**Texte extrait**:
%%

Bonnes pratiques

La comptabilité écologique au renfort du bio

17/09/2026

Selon une expérimentation menée par Les Prés Rient Bio avec Fermes d’Avenir, une ferme laitière aurait besoin de plus de 112 000 euros pour atteindre ses objectifs écologiques et humains.

Connue pour sa marque d’ultrafrais bio Les 2 Vaches, Les Prés Rient Bio va étendre à trois nouvelles exploitations de son réseau [1] une expérimentation de comptabilité écologique menée avec l’association Fermes d’Avenir. Un premier travail réalisé dans une ferme laitière biologique de la Manche estime à 112 574 euros – c’est précis ! - les dépenses supplémentaires nécessaires pour atteindre les « Bons Etats Ecologiques » BEE), un concept issu des directives européennes sur l’eau ou le milieu marin et décliné par les instituts de recherche, l’Inrae et l’Idele notamment. Chacun sait que la transition agroécologique et l’amélioration du statut des agriculteurs suscitent une augmentation des coûts que les exploitants agricoles ne peuvent pas supporter seuls.

Les Prés Rient Bio prévoit de poursuivre dans les prochains mois ses expérimentations de comptabilité écologique auprès de trois autres fermes de son réseau. L’entreprise travaille avec un réseau de 48 éleveurs partenaires en Normandie. Pour cette première expérimentation, elle s’est associée à Fermes d’Avenir afin d​‌’appliquer à une exploitation agricole la méthode de comptabilité C.A.R.E. (« Comprehensive Accounting in Respect of Ecology »).

A l’échelle de la filière et des territoires

Fermes d’Avenir prône le partage des surcoûts entre les différents acteurs des filières agricoles et des territoires après avoir développé le programme d’accompagnement FinBEE (Financement collectif des Bons Etats Ecologiques). L’objectif est d’utiliser les diagnostics réalisés à l’échelle des exploitations pour alimenter les décisions concernant le financement de leur transition.

Le dispositif vise notamment à mettre en relation l’évaluation de la situation environnementale et humaine des exploitations avec les décisions économiques prises à l’échelle d’une filière. Il doit également permettre, selon Fermes d’Avenir, de construire des stratégies mesurables à partir des diagnostics obtenus et d’identifier certains risques susceptibles d’affecter la résilience des filières et des territoires.

%%

**Consignes**:
(a) Relevez tous les sigles et acronymes présents dans l'article sur la comptabilité écologique.
(b) D'après l'article sur la comptabilité écologique, avec combien d'éleveurs partenaires Les Prés Rient Bio travaille-t-elle en Normandie ?
(c) Rédigez la suite de l'article sur la comptabilité écologique à partir de sa dernière phrase.
Les données n'ont aucune utilité pour ce travail.

**Données fournies**:
%%

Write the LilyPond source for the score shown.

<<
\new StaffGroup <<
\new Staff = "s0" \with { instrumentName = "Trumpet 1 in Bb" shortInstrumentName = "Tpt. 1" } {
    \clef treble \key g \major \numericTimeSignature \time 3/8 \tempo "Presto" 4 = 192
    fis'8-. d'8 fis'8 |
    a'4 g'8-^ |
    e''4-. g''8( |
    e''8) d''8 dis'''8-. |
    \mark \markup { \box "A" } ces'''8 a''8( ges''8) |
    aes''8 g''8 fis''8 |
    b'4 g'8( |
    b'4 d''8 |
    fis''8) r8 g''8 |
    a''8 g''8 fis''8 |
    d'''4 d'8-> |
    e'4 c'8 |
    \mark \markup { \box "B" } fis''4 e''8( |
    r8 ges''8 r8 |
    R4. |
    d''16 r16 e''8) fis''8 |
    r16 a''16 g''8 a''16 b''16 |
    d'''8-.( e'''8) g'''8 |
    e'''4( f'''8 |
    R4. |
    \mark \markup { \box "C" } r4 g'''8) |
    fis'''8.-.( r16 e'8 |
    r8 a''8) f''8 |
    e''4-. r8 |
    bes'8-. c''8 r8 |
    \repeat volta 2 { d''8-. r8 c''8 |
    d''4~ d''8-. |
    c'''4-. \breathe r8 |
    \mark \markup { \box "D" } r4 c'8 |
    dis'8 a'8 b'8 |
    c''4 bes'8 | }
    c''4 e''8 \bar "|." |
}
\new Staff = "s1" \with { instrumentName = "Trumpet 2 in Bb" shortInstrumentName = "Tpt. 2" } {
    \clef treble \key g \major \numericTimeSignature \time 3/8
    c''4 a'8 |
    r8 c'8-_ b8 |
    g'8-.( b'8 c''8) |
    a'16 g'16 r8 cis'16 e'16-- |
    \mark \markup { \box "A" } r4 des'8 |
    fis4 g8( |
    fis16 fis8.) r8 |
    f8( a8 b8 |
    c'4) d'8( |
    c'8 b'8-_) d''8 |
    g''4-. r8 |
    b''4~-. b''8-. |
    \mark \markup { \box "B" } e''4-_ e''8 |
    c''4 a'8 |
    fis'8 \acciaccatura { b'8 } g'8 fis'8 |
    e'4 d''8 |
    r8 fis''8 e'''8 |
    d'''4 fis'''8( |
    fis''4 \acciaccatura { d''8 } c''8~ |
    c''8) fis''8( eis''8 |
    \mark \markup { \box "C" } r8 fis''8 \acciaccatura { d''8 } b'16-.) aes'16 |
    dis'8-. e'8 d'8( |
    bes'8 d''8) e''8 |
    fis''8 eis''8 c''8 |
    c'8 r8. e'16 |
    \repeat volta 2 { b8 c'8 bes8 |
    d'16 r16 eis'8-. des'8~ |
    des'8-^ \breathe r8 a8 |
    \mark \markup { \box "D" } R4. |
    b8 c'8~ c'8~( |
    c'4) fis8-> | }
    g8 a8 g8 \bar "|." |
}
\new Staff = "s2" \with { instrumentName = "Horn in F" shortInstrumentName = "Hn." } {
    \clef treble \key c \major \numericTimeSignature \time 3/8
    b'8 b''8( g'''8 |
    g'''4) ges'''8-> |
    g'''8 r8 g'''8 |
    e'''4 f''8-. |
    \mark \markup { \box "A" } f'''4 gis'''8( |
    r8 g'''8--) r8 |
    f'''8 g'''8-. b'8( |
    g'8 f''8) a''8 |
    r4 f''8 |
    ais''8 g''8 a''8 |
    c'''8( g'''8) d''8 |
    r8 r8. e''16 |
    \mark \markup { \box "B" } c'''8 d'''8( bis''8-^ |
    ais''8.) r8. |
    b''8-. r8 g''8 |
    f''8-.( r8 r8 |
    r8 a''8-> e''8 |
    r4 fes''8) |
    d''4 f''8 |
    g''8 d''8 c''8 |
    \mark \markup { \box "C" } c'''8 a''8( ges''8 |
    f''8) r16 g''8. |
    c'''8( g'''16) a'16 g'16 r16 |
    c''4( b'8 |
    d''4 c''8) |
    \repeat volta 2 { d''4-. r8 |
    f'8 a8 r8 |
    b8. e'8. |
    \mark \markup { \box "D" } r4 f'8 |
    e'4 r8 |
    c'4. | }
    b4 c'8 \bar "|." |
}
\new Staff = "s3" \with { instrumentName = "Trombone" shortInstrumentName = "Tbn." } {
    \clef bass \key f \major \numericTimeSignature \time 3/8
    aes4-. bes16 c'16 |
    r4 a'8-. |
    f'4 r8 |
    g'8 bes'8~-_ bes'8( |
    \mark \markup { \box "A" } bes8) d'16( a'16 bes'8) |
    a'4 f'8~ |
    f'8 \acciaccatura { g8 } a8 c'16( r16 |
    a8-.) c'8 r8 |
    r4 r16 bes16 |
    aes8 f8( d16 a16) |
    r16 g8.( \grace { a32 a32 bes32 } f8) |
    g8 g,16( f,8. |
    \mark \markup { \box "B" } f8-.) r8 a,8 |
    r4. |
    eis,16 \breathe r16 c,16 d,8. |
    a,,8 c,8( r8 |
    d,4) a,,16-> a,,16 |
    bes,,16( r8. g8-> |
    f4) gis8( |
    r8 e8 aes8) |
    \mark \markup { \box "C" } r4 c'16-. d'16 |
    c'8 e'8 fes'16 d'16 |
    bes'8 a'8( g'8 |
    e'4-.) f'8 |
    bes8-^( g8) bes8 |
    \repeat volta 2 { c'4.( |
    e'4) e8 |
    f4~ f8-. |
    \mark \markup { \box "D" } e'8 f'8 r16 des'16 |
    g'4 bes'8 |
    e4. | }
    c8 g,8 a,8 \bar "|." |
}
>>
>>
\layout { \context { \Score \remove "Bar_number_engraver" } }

%%

**Réponses**:
(a) BEE, Inrae, Idele, C.A.R.E., FinBEE

(b) Avec un réseau de 48 éleveurs partenaires.

(c)
Dans leur communication, Fermes d’Avenir et Les Prés Rient Bio estiment que les 112 574 euros identifiés constituent une « dette écologique non remboursée ». Il ne s’agirait donc pas d’une dette financière classique mais, suivant la méthode C.A.R.E., une dette comprenant, au moins, environ 80 000 euros de coûts liés à la préservation de la nature et 20 000 euros destinés à l’amélioration des conditions de travail de l’agriculteur.

95 839 euros déjà investis

En outre, à ce stade, l’exploitation analysée dans la Manche ne partait pas de rien. Selon l’étude réalisé dans ce GAEC, 95 839 euros avaient déjà été consacrés à de bonnes pratiques. L’analyse conduite par Fermes d’Avenir poursuivait quatre objectifs : évaluer l’état des capitaux naturels et humains de la ferme ; mesurer le niveau de ce que la méthodologie désigne comme la « dette écologique non remboursée » ; estimer la durabilité écologique du modèle économique actuel de l’exploitation et, enfin, comparer ce fonctionnement actuel de la ferme avec l’hypothèse d’un passage à un système entièrement herbager.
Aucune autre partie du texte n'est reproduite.